* **課題の説明**
「Ajouter」という文字列を含む行をすべて集めてください。大文字と小文字は区別する。

↓↓↓

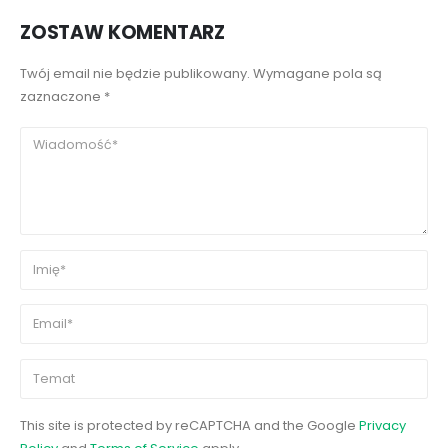
ZOSTAW KOMENTARZ
Twój email nie będzie publikowany. Wymagane pola są
zaznaczone *
This site is protected by reCAPTCHA and the Google
Privacy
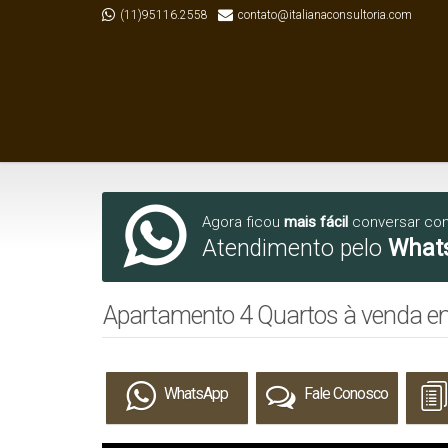
(11)95116.2558
contato@italianaconsultoria.com
Agora ficou
mais fácil
conversar co
Atendimento pelo
What
Apartamento 4 Quartos à venda em
WhatsApp
Fale Conosco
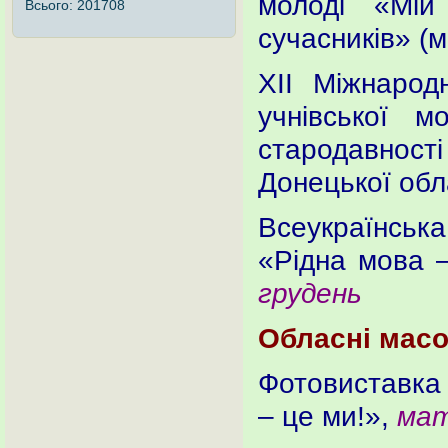
молоді «Мій
Всього:
201708
сучасників» (м
ХІІ Міжнарод
учнівської м
стародавност
Донецької обл
Всеукраїнсь
«Рідна мова 
грудень
Обласні масо
Фотовиставка 
– це ми!»,
мат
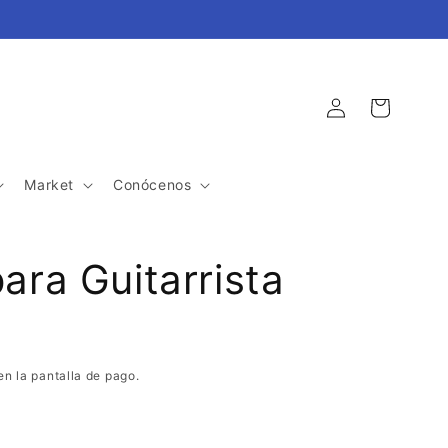
Iniciar
Carrito
sesión
Market
Conócenos
para Guitarrista
en la pantalla de pago.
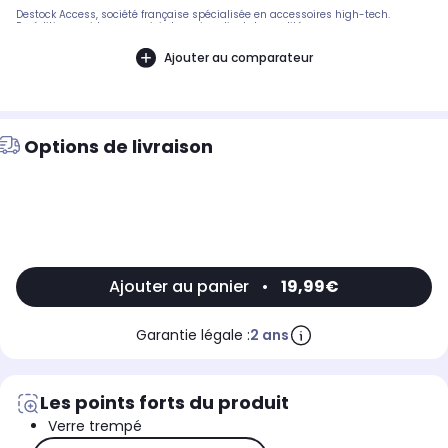
Destock Access, société française spécialisée en accessoires high-tech.
Expédition rapide avec suivi et service client de qualité.
Ajouter au comparateur
Options de livraison
Ajouter au panier
•
19,99€
Garantie légale :
2 ans
Les points forts du produit
Verre trempé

↑↑↑

* **出力結果**
Ajouter au comparateur
Ajouter au panier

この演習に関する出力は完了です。